Vous n’avez peut-être jamais entendu parler d’eux, pourtant Sadie Kuehn et Eric Wong ont d’une manière ou d’une autre marqué ceux qui un jour ont croisé leur route. Ces deux activistes oeuvrent tous deux pour la promotion des droits de l’Homme et de la diversité et luttent contre le racisme. Ils se sont vu décerner le 1er novembre dernier, le prix de l’Harmonie culturelle 2011 de la ville de Vancouver respectivement dans les catégories “Individuel” et “Mention Honorable”. Portraits.
Sadie Kuehn
« Il faut engager les gens dans les combats qui les concernent »
Elle aura été de tous les combats et a encore de nombreux chapitres à écrire. Examen de la législation dans les champs du racisme, de l’intolérance, en faveur des handicapés et des transgenres ; lutte en faveur de la fin de l’apartheid en Afrique du Sud…
Sadie Kuehn, afro-américaine, mère de trois enfants, a choisi l’action à la passivité.
Elle est née à Savannah en Géorgie. Un Etat du Sud des Etats-Unis, qui comme d’autres, a instauré, après l’abolition de l’esclavage, la ségrégation raciale adossée à un système de lois discriminant les afro-américains.
Animée d’une soif de savoir, elle étudiera « presque tout sauf l’art » dit-elle en souriant, mais en particulier, la psychologie, le développement humain et comportemental. A l’issue de ses études, elle aide notamment des jeunes dans la rue.
Puis elle élit le Canada comme nouvelle terre d’accueil en 1968. En quittant le Sud des Etats-Unis pour l’Ouest canadien, elle ne s’attendait alors à aucun « défi en particulier », se souvient-elle.
Pourtant à Vancouver, elle fait face à une situation inattendue. Alors qu’elle se promène rue Robson, une femme s’approche d’elle et lui crache dessus. « Quel accueil ! » s’exclame Sadie Kuehn, dont le sourire inébranlable affiche sa force de combativité.
« Le Canada des années 60 n’est pas celui d’aujourd’hui » rappelle-t-elle. Plusieurs problèmes se posaient alors parmi lesquels la place des Premières nations.
Aujourd’hui elle mesure le chemin parcouru, à la lumière de la diversité culturelle qui définit notamment Vancouver.
Toutefois, tout n’est pas pour le mieux dans le meilleur des mondes. Le problème au Canada, selon elle, c’est que « l’on veut aider les différentes populations, régler leurs problèmes, mais quasiment à leur place et sans réellement les écouter ou même leur demander leur avis».
« Il faut engager les gens dans les combats qui les concernent », conclue-t-elle.
Eric Wong
« J’ai la responsabilité de créer une communauté diverse et unifiée »

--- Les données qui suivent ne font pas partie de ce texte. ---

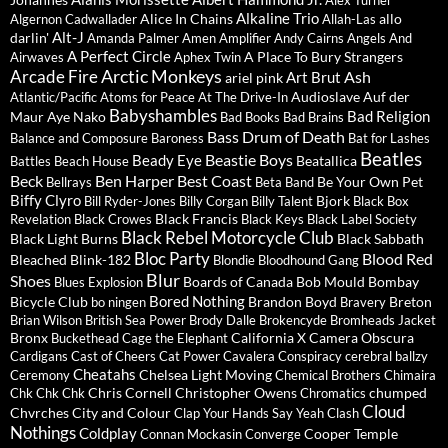
Alex Turner
Alkaline Trio
Alice In Chains
allo
Algernon Cadwallader
Allah-Las
Alt-J
darlin'
Amanda Palmer
Amen
Amplifier
Andy Cairns
Angels And
A Perfect Circle
A Place To Bury Strangers
Airwaves
Aphex Twin
Arctic Monkeys
Arcade Fire
Ash
Art Brut
ariel pink
Audioslave
Auf der
Atlantic/Pacific
Atoms for Peace
At The Drive-In
Babyshambles
Bad Religion
Maur
Aye Nako
Bad Books
Bad Brains
Bass Drum of Death
Balance and Composure
Baroness
Bat for Lashes
Beatles
Beastie Boys
Beady Eye
Beatallica
Battles
Beach House
Beck
Ben Harper
Best Coast
Be Your Own Pet
Bellrays
Beta Band
Biffy Clyro
Bjork
Bill Ryder-Jones
Billy Corgan
Billy Talent
Black Box
Black Francis
Revelation
Black Crowes
Black Keys
Black Label Society
Black Rebel Motorcycle Club
Black Light Burns
Black Sabbath
Bloc Party
Blood Red
Bleached
Blink-182
Blondie
Bloodhound Gang
Blur
Shoes
Boards of Canada
Bob Mould
Bombay
Blues Explosion
Bored Nothing
Bicycle Club
Brandon Boyd
Breton
bo ningen
Bravery
Brian Wilson
British Sea Power
Brody Dalle
Brokencyde
Bromheads Jacket
Bronx
California X
Camera Obscura
Buckethead
Cage the Elephant
Cardigans
Cast of Cheers
Cat Power
Cavalera Conspiracy
cerebral ballzy
Cheatahs
Chelsea Light Moving
Ceremony
Chemical Brothers
Chimaira
Chris Cornell
Christopher Owens
chumped
Chk Chk Chk
Chromatics
Cloud
Chvrches
City and Colour
Clap Your Hands Say Yeah
Clash
Nothings
Coldplay
Cooper Temple
Connan Mockasin
Converge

Né à Vancouver, père de deux enfants, Eric Wong a fait de son héritage chinois une force dans une ville où cette population est surreprésentée.
Professeur d’histoire et géographie (Social studies) au lycée depuis 12 ans, Eric Wong a commencé à étudier la question de la diversité en regardant ses élèves défiler, qui « ne se ressemblaient pas au fil des années » dit-il.
« Le monde dans lequel je vivais était en train de changer » explique-t-il. C’est alors qu’il a décidé d’embrasser la responsabilité de créer une communauté « diverse et unifiée ».
« Je me suis mis à défier mes élèves et les gens par rapport à leur réaction face à “la différence” et à s’interroger», se souvient-il. Notamment sur les questions des traditions, à l’instar du port du voile.
« Je voulais leur expliquer quelle était la signification de toutes ces traditions », souligne-t-il.
Il se souvient notamment lors d’un cours, avoir divisé la classe en deux, avant de leur donner une corde. « Les deux groupes face à face ont commencé à tirer sur la corde, comme dans le jeu », explique-t-il, « sauf qu’à aucun moment je ne leur ai demandé de tirer sur la corde ! ».
Pour Eric Wong, c’était là une excellente métaphore pour illustrer le tiraillement dans un pays entre une population et ses immigrants. « Pourquoi naturellement les gens se battent alors qu’ils pourraient vivre heureux ensemble ? » s’interroge-il.
Aujourd’hui consultant dans le domaine de la lutte contre le racisme, de la diversité et des droits de l’Homme, Eric Wong est également consultant Anti-Racisme pour le Comité de direction Education des Premières nations (First Nations Education Steering Commitee).